The chief of China’s newly upgraded Anti-Monopoly Bureau has declared an early victory in getting rid of the once-widespread monopolistic practice of “picking one out of two” merchants within the e-commerce sector, after the bureau’s earlier imposition of hefty fines on Alibaba Group Holding and Meituan for this offence.
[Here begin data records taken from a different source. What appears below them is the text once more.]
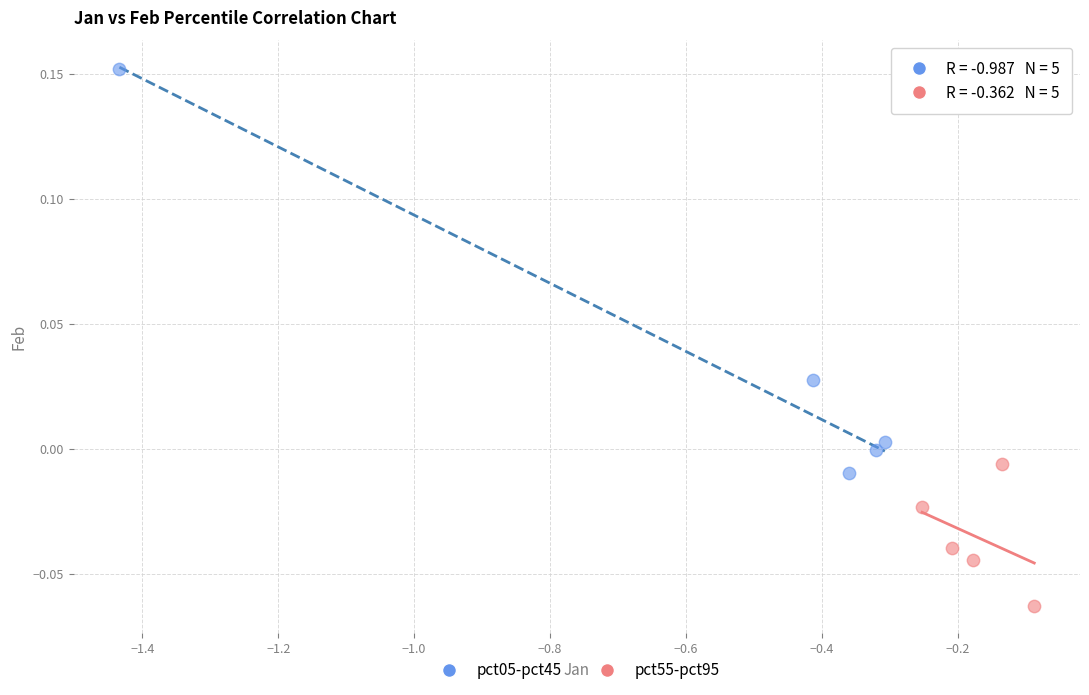

Which series reaches the minimum Y coordinate?

pct55-pct95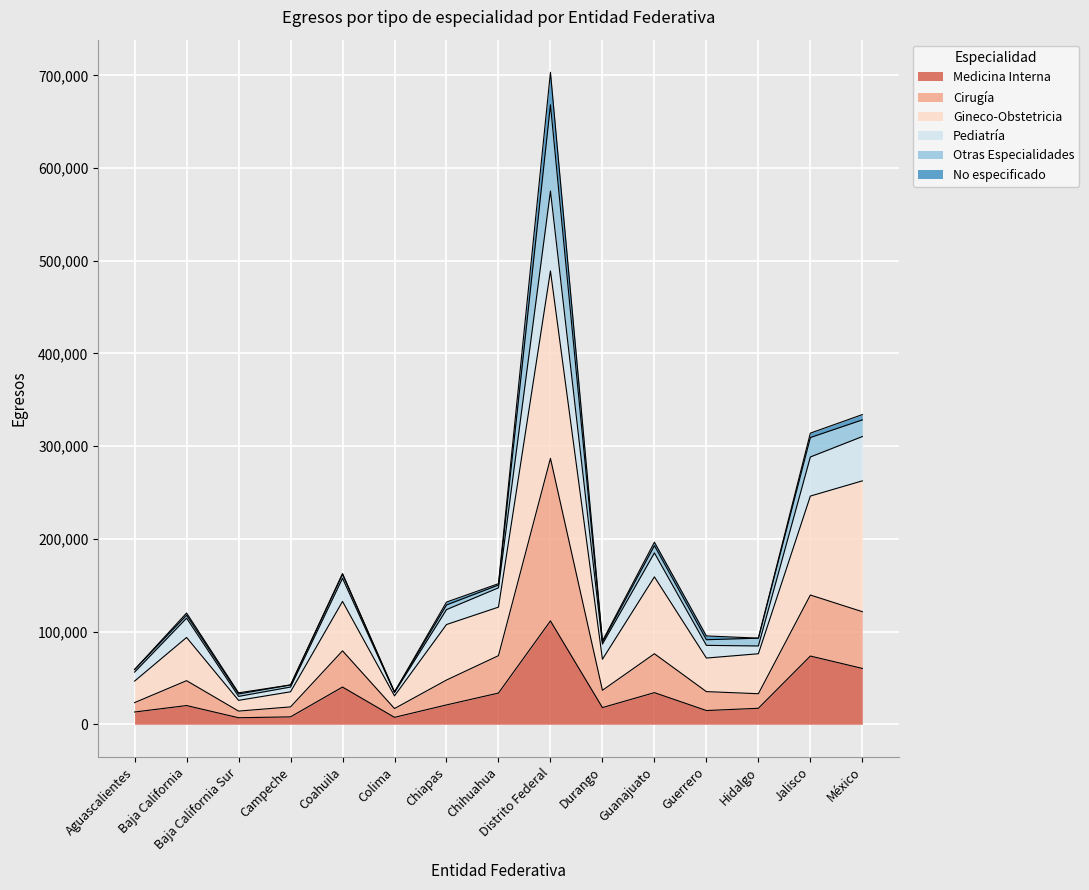

What are all the series names shown in the legend?

Medicina Interna, Cirugía, Gineco-Obstetricia, Pediatría, Otras Especialidades, No especificado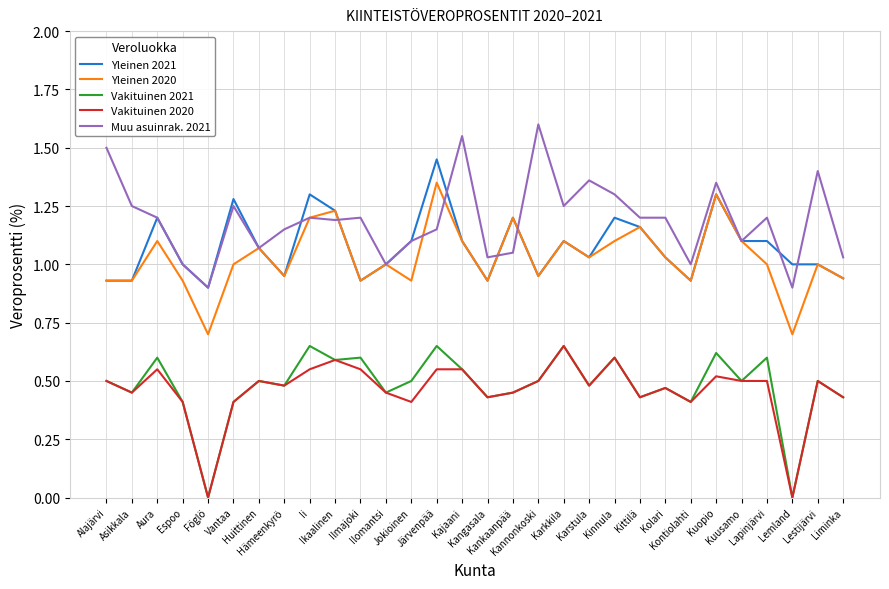

At how many categories does at least one series exceed 0?

30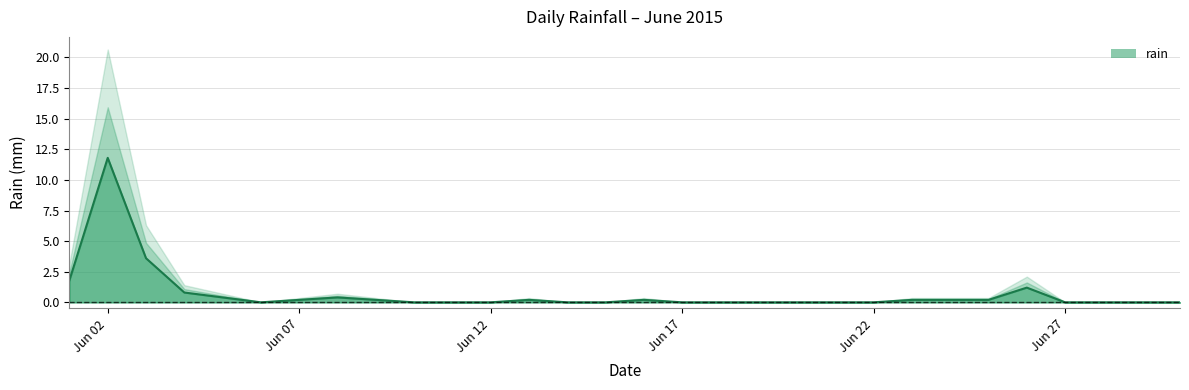

Which category has the highest value in the rain series?

Jun 02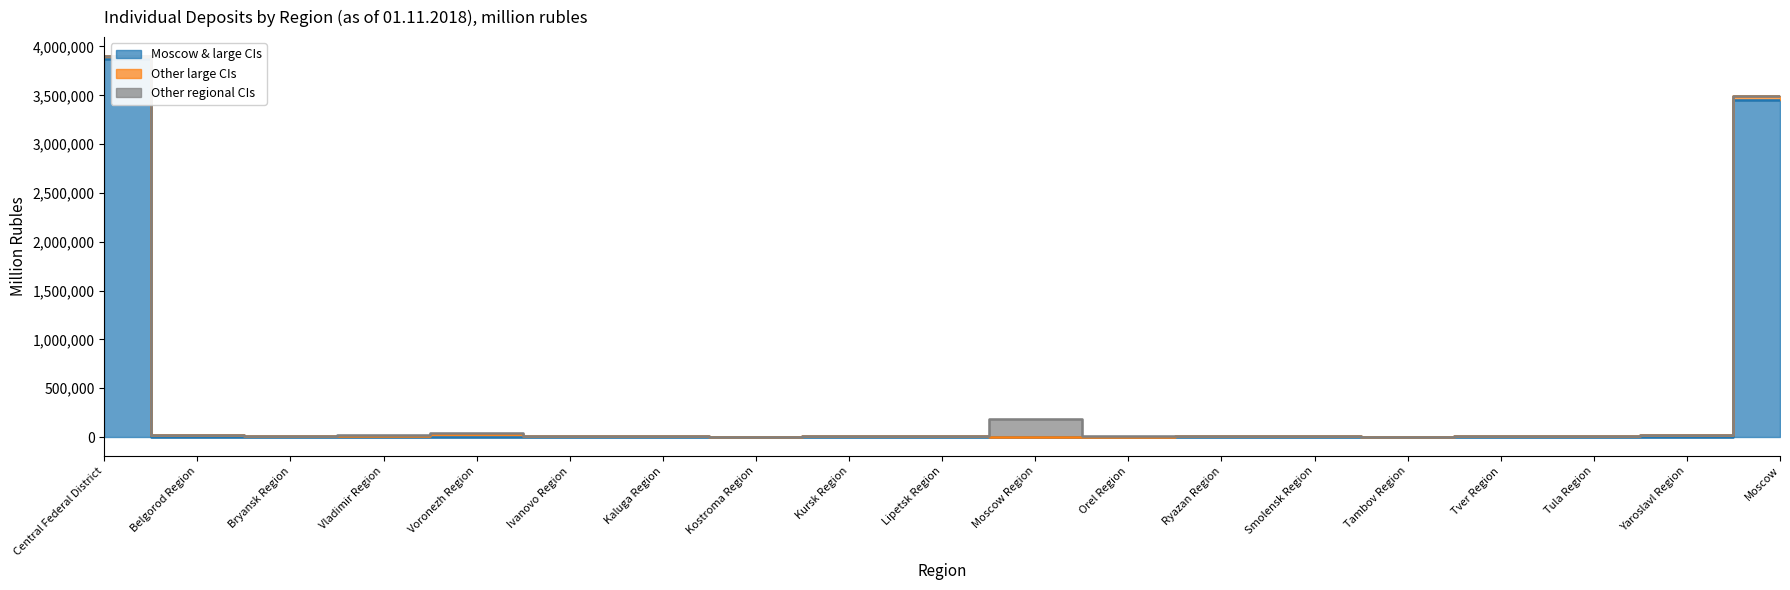

How many series are shown in this chart?

3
Gan Lin, deputy head of China’s State Administration for Market Regulation (SAMR), said in an interview with the Chinese Discipline Inspection and Supervision Daily, an official paper run by China’s anti-graft agency, that the practice whereby small merchants were forced to pick only one internet platform as their online store, has “basically disappeared”.
The comments, published on Sunday, came after Gan’s bureau reviewed the performance of different e-commerce platforms during China’s online shopping festivals around June 18 and November 11.
Gan’s comments suggest that the antitrust watchdog is unlikely to initiate fresh investigations or issue hefty fines for the practice in the near term.
The antitrust agency imposed a record fine of 18.2 billion yuan (US$2.8 billion) on Alibaba in April for monopolistic behaviours, including forcing merchants to pick Alibaba as their sole e-commerce platform, following a probe initiated last Christmas Eve. The regulator also fined food delivery and local services giant Meituan 3.44 billion yuan in October for the “pick one from two” practice.
According to Gan, “monopolistic behaviours by platforms” and “disorderly competition” have been lessened. Gan said that the regulator would strictly review mergers and acquisitions by platform companies in future to prevent them from gobbling up start-ups.
Gan, who was appointed in November as chief of the antitrust bureau at the SAMR, said the regulator had probed and prosecuted 345 monopoly cases and 1,920 cases of business concentration spanning the platform economy, medicine, public utilities, building materials, and automobiles over the past three years.